**PROBLEM 1**
According to the film reviews, who plays Madam Yu, the Commander's wife, in Shadow?
**PROBLEM 2**
Echo the film reviews word for word from "A well-intentioned film" to "to their aid.".

**SUPPLIED PASSAGE**

A well-intentioned film that targets a young audience (ages 13 to 17ish), it’s a delight to see headstrong heroes like Uma (Emma Roberts), a prisoner in a sublime rose garden-addled and Escher-inspired environment––actually a rehab-like facility for young women, headed by The Duchess (Milla Jovovich)––kicking ass on her own terms and with a team of other young women (played wonderfully by Eiza González, Danielle Macdonald, and Awkwafina) who definitely don’t need a knight in shining armor to come to their aid.

There’s some fun to be had in the fairytale-like unfolding of Paradise Hills. And many of the calore-rich and completely crackpot visuals are a sight to behold. The costume design from Alberto Valcárcel is decadent with retrofuturism and gothic minutiae, duly matched by Alfonso Mancha’s ostentatious set decoration and the shifting cinematography from Josu Inchaustegui. Older audiences will perhaps find Paradise Hills to be overcooked; a classic case of too many ingredients in the stew, each overpowering the other resulting in gaudy goop. But for the young and impressionable, this is a film that presents a jaw-dropping study of self-worth amidst drop-dead gorgeous production. This film gets a recommendation for the eye candy alone.

 

16. Shadow

Visionary filmmaker Zhang Yimou is back, and as always a sensory spectacle is guaranteed. Shadow is a period piece set during China’s Three Kingdoms era (AD 220-280), and pairs palace chicanery with amazing martial arts.

The plot is an elaborate and convoluted affair pinned by an impressive dual performance from Chao Deng as both the cunning military leader Commander and his “shadow” the heroic Jing, with the Commander’s wife, Madam Yu (Li Sun) caught in the middle. As a “shadow”, Jing is a formidably conditioned and trained double for the Commander, so convincing that even the king (Zheng Kai) cannot tell them apart.

Rendered almost entirely in mist and rain, this is a large-scale epic of engaging and occasionally brutal elegance. The bewitching harmony of Shadow’s many compositions, best represented by the yin and yang pattern at the film’s center––and the film’s near total black-and-white flush––give Shadow its best stab at seduction. As far as style over substance goes, it’s elegant eye-candy.

 

15. High Life

Who but French filmmaker Claire Denis could conjure up a space odyssey centered on a crew of doomed astronauts travelling millions of miles from Earth into a black hole that alternates between the serene and sensual as much as it does with eerie beauty and startling brutality?

Atypical of Denis, High Life spells out almost nothing explicitly in an elliptical tale about a reformed murderer named Monte (Robert Pattinson) who winds up raising a daughter (Scarlett Lindsey) aboard a spacecraft drifting on the edge of oblivion.

**DATA EXCERPTS**
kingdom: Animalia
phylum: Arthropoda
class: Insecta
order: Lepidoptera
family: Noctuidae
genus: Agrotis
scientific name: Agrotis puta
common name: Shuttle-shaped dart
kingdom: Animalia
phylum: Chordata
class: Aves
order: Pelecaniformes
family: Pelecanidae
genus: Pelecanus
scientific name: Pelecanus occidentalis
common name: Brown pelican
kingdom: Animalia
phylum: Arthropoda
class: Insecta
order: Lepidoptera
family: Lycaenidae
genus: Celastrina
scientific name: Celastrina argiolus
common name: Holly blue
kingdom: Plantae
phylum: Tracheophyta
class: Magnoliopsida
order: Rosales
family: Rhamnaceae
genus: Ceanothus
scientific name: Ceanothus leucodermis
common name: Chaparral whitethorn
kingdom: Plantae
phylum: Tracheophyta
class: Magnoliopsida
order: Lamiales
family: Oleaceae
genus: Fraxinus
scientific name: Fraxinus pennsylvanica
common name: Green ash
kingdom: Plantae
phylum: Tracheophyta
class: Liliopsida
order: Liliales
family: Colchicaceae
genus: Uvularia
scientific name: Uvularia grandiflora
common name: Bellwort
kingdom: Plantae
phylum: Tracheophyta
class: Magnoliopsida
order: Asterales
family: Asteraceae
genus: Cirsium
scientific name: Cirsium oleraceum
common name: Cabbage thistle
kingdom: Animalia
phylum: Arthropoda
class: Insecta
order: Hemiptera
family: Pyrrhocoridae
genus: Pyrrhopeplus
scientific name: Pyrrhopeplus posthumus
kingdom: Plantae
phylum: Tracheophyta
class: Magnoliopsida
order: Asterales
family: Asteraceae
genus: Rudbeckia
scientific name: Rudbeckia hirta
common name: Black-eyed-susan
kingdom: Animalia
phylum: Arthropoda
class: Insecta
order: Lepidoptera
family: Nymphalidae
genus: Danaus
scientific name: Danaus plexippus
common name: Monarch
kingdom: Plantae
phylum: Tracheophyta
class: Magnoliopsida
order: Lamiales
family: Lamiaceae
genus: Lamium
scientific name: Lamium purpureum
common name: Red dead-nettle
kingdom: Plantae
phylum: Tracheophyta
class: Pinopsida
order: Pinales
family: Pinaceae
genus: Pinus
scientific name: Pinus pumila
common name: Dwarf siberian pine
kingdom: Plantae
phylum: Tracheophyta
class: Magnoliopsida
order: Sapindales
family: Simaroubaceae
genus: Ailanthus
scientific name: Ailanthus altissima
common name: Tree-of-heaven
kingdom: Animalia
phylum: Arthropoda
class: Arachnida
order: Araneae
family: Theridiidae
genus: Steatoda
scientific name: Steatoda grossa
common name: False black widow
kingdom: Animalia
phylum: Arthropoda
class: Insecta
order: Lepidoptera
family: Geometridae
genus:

**FINAL ANSWER 1**
Li Sun plays Madam Yu.

**FINAL ANSWER 2**
A well-intentioned film that targets a young audience (ages 13 to 17ish), it’s a delight to see headstrong heroes like Uma (Emma Roberts), a prisoner in a sublime rose garden-addled and Escher-inspired environment––actually a rehab-like facility for young women, headed by The Duchess (Milla Jovovich)––kicking ass on her own terms and with a team of other young women (played wonderfully by Eiza González, Danielle Macdonald, and Awkwafina) who definitely don’t need a knight in shining armor to come to their aid.